Die Rache des Jérôme Kerviel
Die französische Großbank Société Générale gerät in den Sog der Panama Papers. Das verdankt sie auch einem ehemaligen Mitarbeiter, und zwar dem Milliardenzocker Jérôme Kerviel.
Er wünsche der Société Générale eine „ganz schöne Woche“, twitterte Kerviel (39) am Montag, als die ersten Details der Panama Papers bekannt wurden. Der Kommentar war sehr sarkastisch gemeint: Der ehemalige Börsenhändler der SocGen ahnte schon, was auf die Pariser Großbank zukommen würde.
Wie die Pariser Zeitung Le Monde berichtete, gehört die Société Générale zu den fünf westlichen Banken, die am intensivsten Kontakt mit der panamaischen Kanzlei Mossack Fonseca pflegten: Die Pariser Großbank soll über diese Adresse 979 Firmen gegründet haben – und von den Geschäftspartnern in PanamaStadt richtiggehend „gehätschelt“worden sein.
Nicht in den Büchern
Bloß taucht dieses OffshoreGeschäft laut Le Monde „in keiner Firmenmitteilung, keinem Jahresbericht“auf. Was noch gravierender scheint: Bei einer Senatsanhörung im Jahre 2012 hatte SocGenVorsteher Frédéric Oudéa ausgesagt, sein Unternehmen betreibe in Panama und ähnlichen Finanzzentren keine Niederlassung, ja „keine Aktivitäten“.
In Paris werfen nun mehrere Politiker und Medien dem SocGen-Chef vor, er habe die Parlamentskommission angelogen. Die Bank stellt das in Abrede. Oudéa erklärte etwas umständlich, er könne seine Kunden nicht daran hindern, in Panama Briefkastenfirmen zu eröffnen; derzeit existierten aber nur noch „einige Dutzend“, und die lauteten nicht auf den Namen der Société Générale.
Kerviel erklärte hingegen in einem Interview, seine TradingAbteilung habe über die Luxemburger Niederlassung der Société Générale selbst Panama-Geschäfte abgewickelt. Über Twitter fragte er maliziös: „Meineid vor einer Untersuchungskommission des Senats – wie geht das übrigens, Frédéric Oudéa?“
Die Frage verhallte nicht ungehört. Die Senatskommission will den Bankdirektor nun erneut vorladen und prüft, ob Oudéa wegen Meineids belangt werden sollte – darauf steht in Frankreich bis zu drei Jahre Gefängnis. Die Bank bleibt aber dabei, sie habe in „totaler Transparenz“gehandelt. Sie geht in den Gegenangriff über und kündigt eine Verleumdungsklage gegen Kerviel, dessen Anwalt und andere Personen an.

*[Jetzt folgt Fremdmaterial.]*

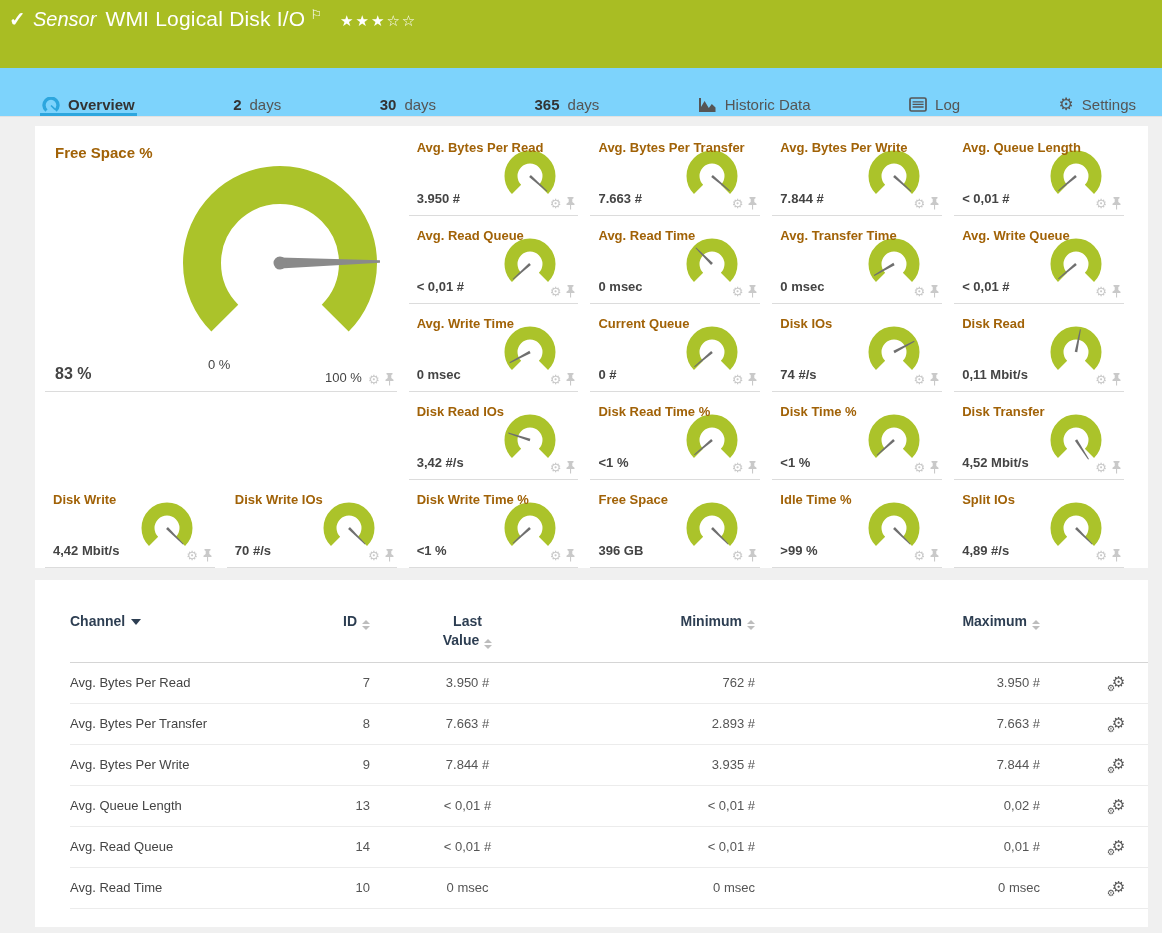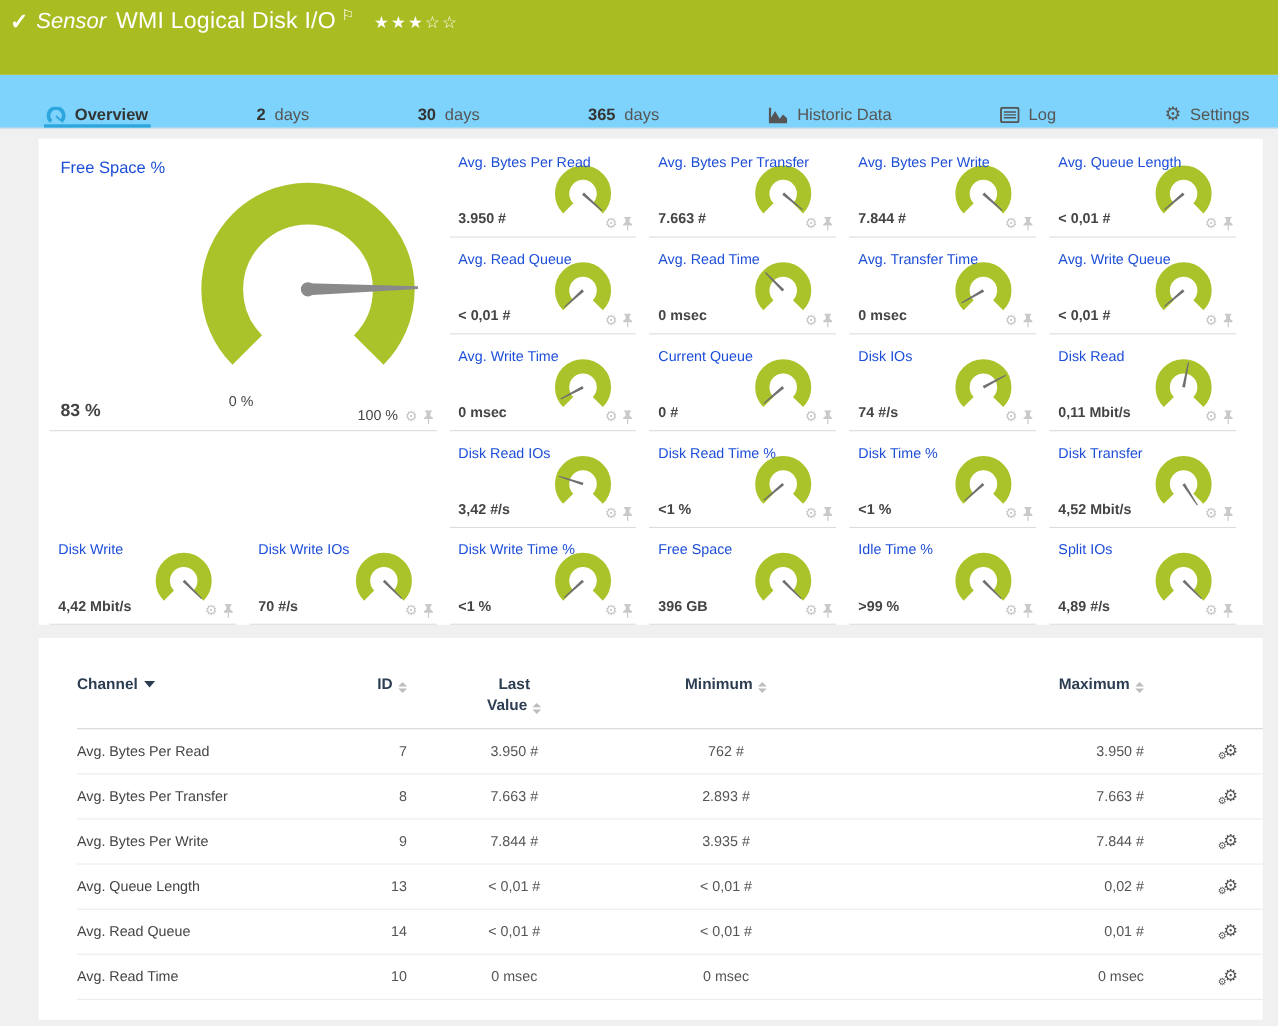--- a/index.html
+++ b/index.html
@@ -28,21 +28,21 @@
   .tnum{color:#333;font-weight:bold}
   .tlabel{color:inherit}
 
   
   .content{padding:9px 14px 0 35px}
   .card{background:#fff}
 
   
   .gcard{padding:2px 12px 0 10px;display:grid;grid-template-columns:repeat(6,1fr);grid-auto-rows:88px}
   .tile{position:relative;border-bottom:1px solid #dcdcdc;margin-right:12px}
-  .tile .t{position:absolute;left:8px;top:12px;font-size:13px;font-weight:normal;color:#1d4ed8;white-space:nowrap;z-index:2}
+  .tile .t{position:absolute;left:8px;top:12px;font-size:13px;font-weight:bold;color:#a16207;white-space:nowrap;z-index:2}
   .tile .v{position:absolute;left:8px;bottom:9px;font-size:13px;font-weight:bold;color:#444;white-space:nowrap;z-index:2}
   .tile svg.g{position:absolute;right:16px;top:18px}
   .ops{position:absolute;right:2px;bottom:5px;display:flex;align-items:center;gap:4px;z-index:3}
   .ops .gearch{font-size:13px;line-height:1;color:#c9c9c9;cursor:pointer}
   .ops svg{cursor:pointer}
 
   .big{grid-column:1/3;grid-row:1/4}
   .big .t{font-size:15px;left:10px;top:16px}
   .big .v{font-size:16px;left:10px;bottom:8px}
   .big svg.g{left:115px;top:30px;right:auto}
@@ -53,21 +53,21 @@
 
   
   .tcard{margin-top:12px;padding:32px 0 4px 35px;min-height:311px}
   .tgrid{display:grid;grid-template-columns:230px 70px 195px 190px 285px 1fr}
   .thead{padding-bottom:12px;border-bottom:1px solid #d5d5d5;color:#2d3e52;font-weight:bold;font-size:14px}
   .th{white-space:pre-line;line-height:1.35;cursor:pointer}
   .trw{height:40px;align-items:center;border-bottom:1px solid #ececec;font-size:13px;color:#555}
   .c0{text-align:left}
   .c1{text-align:right}
   .c2{text-align:center}
-  .c3{text-align:center}
+  .c3{text-align:right}
   .c4{text-align:right}
   .c5{text-align:left;padding-left:72px}
   .trw .c0{color:#444;cursor:pointer}
   .thead .c2{text-align:center}
   .sorts{display:inline-flex;flex-direction:column;gap:2px;margin-left:5px;vertical-align:2px}
   .sorts i{display:block;width:0;height:0;border-left:4px solid transparent;border-right:4px solid transparent}
   .sorts .up{border-bottom:4px solid #bdbdbd}
   .sorts .down{border-top:4px solid #bdbdbd}
   .sortactive{display:inline-block;width:0;height:0;border-left:5px solid transparent;
               border-right:5px solid transparent;border-top:6px solid #2d3e52;margin-left:6px;vertical-align:1px}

Das ist möglicherweise genau das, was Kerviel anstrebt. Der bretonische Ex-Trader war 2010 selber zu einer fünfjährigen Haftstrafe verurteilt worden: Er hatte für die SocGen durch teilweise verdeckte Operationen 4,9 Milliarden Euro in den Sand gesetzt. Bis heute ist umstritten, wie weit die Bank darüber im Bild war. Kerviels Anwalt behauptet, er habe neue Zeugen gefunden, die bestätigen, dass die Hierarchie von den Machenschaften ihres Klienten „gewusst“habe. Er strengt daher einen neuen Prozess an. Im März hat das angerufene Gericht den mit Spannung erwarteten Entscheid vertagt.
Kerviel hat natürlich alles Interesse, dass sein Arbeitgeber der Lüge bezichtigt wird – und dass ein Gericht diesen Vorwurf abklären muss. Aus diesem Grund befleißigt er sich keinerlei Zurückhaltung und bezeichnet seine frühere Bank als „Wiederholungstäterin“, die nicht nur in Panama Offshore-Geschäfte betreibe, auch wenn sie das bestreite.